While testing a Cloudera distribution at your next data cleaning exercise, ask yourself this question: OK, the processing worked great, but how to I avoid collecting all the information I needed for this project, again in the future?

Data Shaping in Google Refine

Tuesday, July 31st, 2012

Data Shaping in Google Refine by AJ Hirst.

From the post:

One of the things I’ve kept stumbling over in Google Refine is how to use it to reshape a data set, so I had a little play last week and worked out a couple of new (to me) recipes.

The first relates to reshaping data by creating new rows based on columns. For example, suppose we have a data set that has rows relating to Olympics events, and columns relating to Medals, with cell entries detailing the country that won each medal type:

A bit practical but I was in a conversation earlier today about re-shaping a topic map so “practical” things are on my mind.

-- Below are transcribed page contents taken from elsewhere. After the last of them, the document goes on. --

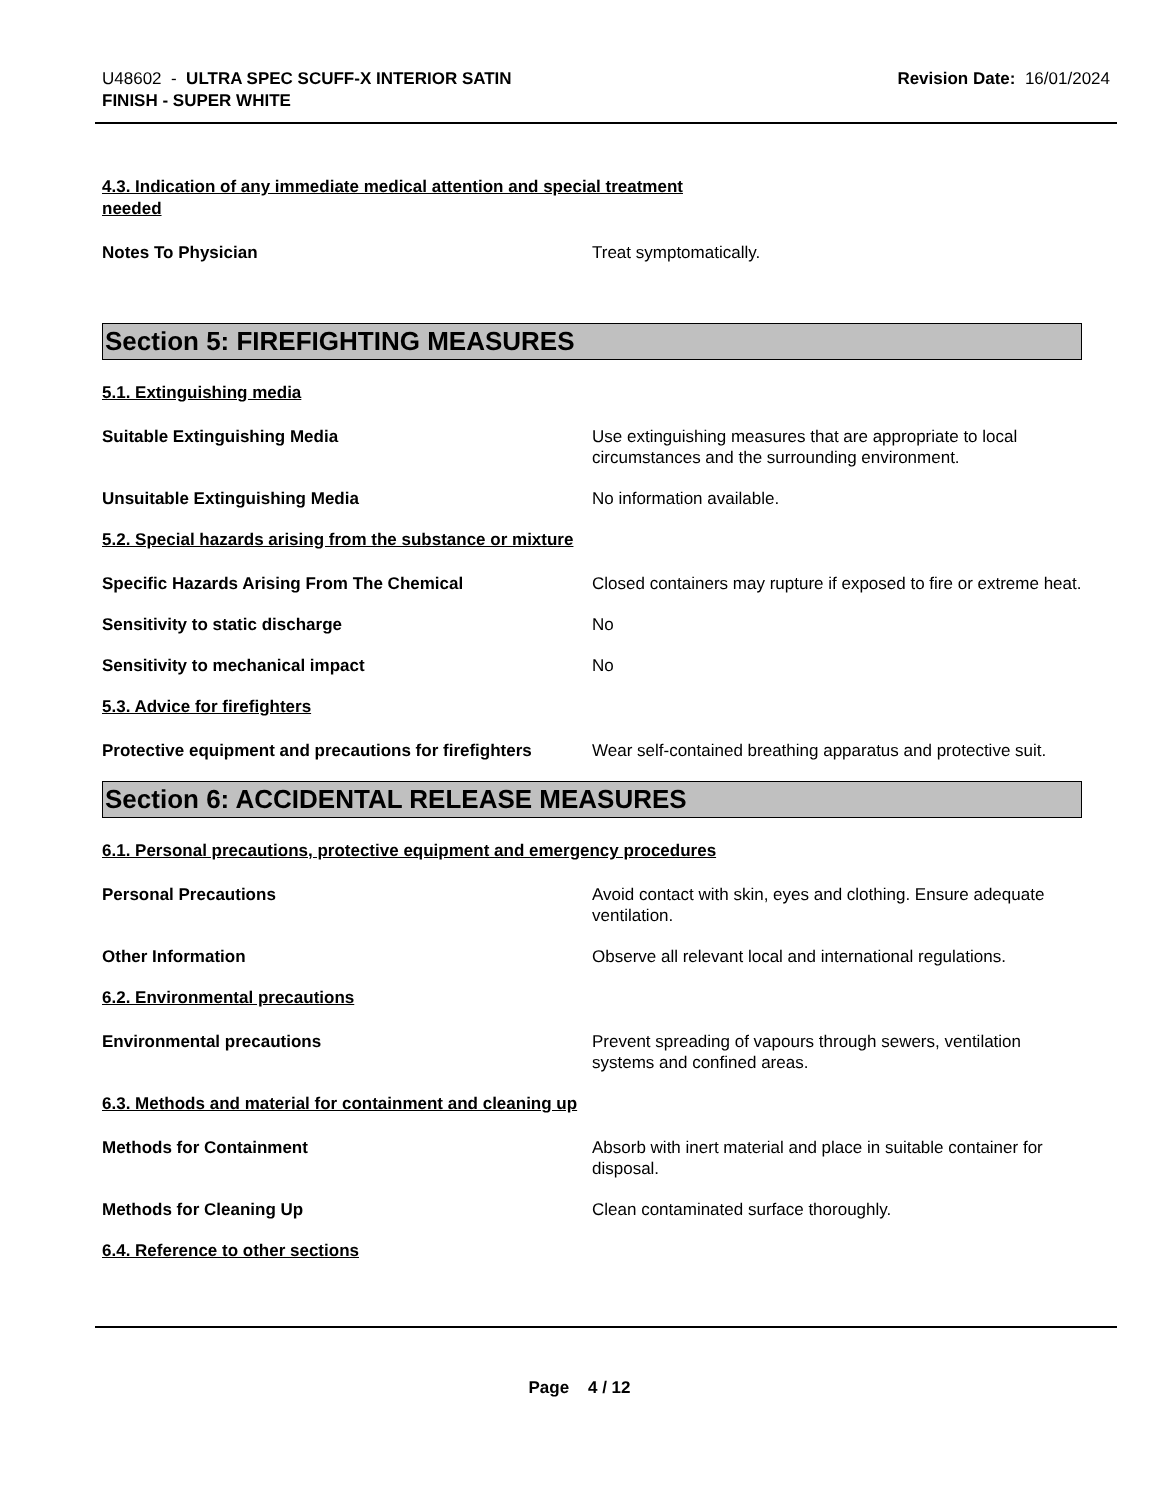U48602 - ULTRA SPEC SCUFF-X INTERIOR SATIN
FINISH - SUPER WHITE
Revision Date: 16/01/2024
4.3. Indication of any immediate medical attention and special treatment
needed
Notes To Physician Treat symptomatically.
Section 5: FIREFIGHTING MEASURES
5.1. Extinguishing media
Suitable Extinguishing Media Use extinguishing measures that are appropriate to local circumstances and the surrounding environment.
Unsuitable Extinguishing Media No information available.
5.2. Special hazards arising from the substance or mixture
Specific Hazards Arising From The Chemical Closed containers may rupture if exposed to fire or extreme heat.
Sensitivity to static discharge No
Sensitivity to mechanical impact No
5.3. Advice for firefighters
Protective equipment and precautions for firefighters
Wear self-contained breathing apparatus and protective suit.
Section 6: ACCIDENTAL RELEASE MEASURES
6.1. Personal precautions, protective equipment and emergency procedures
Personal Precautions Avoid contact with skin, eyes and clothing. Ensure adequate ventilation.
Other Information Observe all relevant local and international regulations.
6.2. Environmental precautions
Environmental precautions Prevent spreading of vapours through sewers, ventilation systems and confined areas.
6.3. Methods and material for containment and cleaning up
Methods for Containment Absorb with inert material and place in suitable container for disposal.
Methods for Cleaning Up Clean contaminated surface thoroughly.
6.4. Reference to other sections
Page 4 / 12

With the amount of poorly structured data on the web, you will find this useful.

I first saw this at: Dzone.

An Asymmetric Data Conversion Scheme based on Binary Tags

Wednesday, March 21st, 2012

An Asymmetric Data Conversion Scheme based on Binary Tags by Zhu Wang; Chonglei Mei; Hai Jiang; Wilkin, G.A..

Abstract:

In distributed systems with homogeneous or heterogeneous computers, data generated on one machine might not always be used by another machine directly. For a particular data type, its endianness, size and padding situation cause incompatibility issue. Data conversion procedure is indispensable, especially in open systems. So far, there is no widely accepted data format standard in high performance computing community. Most time, programmers have to handle data formats manually. In order to achieve high programmability and efficiency in both homogeneous and heterogeneous open systems, a novel asymmetric binary-tag-based data conversion scheme (BinTag) is proposed to share data smoothly. Each data item carries one binary tag generated by BinTag’s parser without much programmer’s involvement. Data conversion only happens when it is absolutely necessary. Experimental results have demonstrated its effectiveness and performance gains in terms of productivity and data conversion speed. BinTag can be used in both memory and secondary storage systems.

Homogeneous and heterogeneous in the sense of padding, size, endianness? Serious issue for high performance computing.

Are there lessons to be taught or learned here for other notions of homogeneous/heterogeneous data?

Do we need binary tags to track semantics at a higher level?

Or can we view data as though it had particular semantics? At higher and lower levels?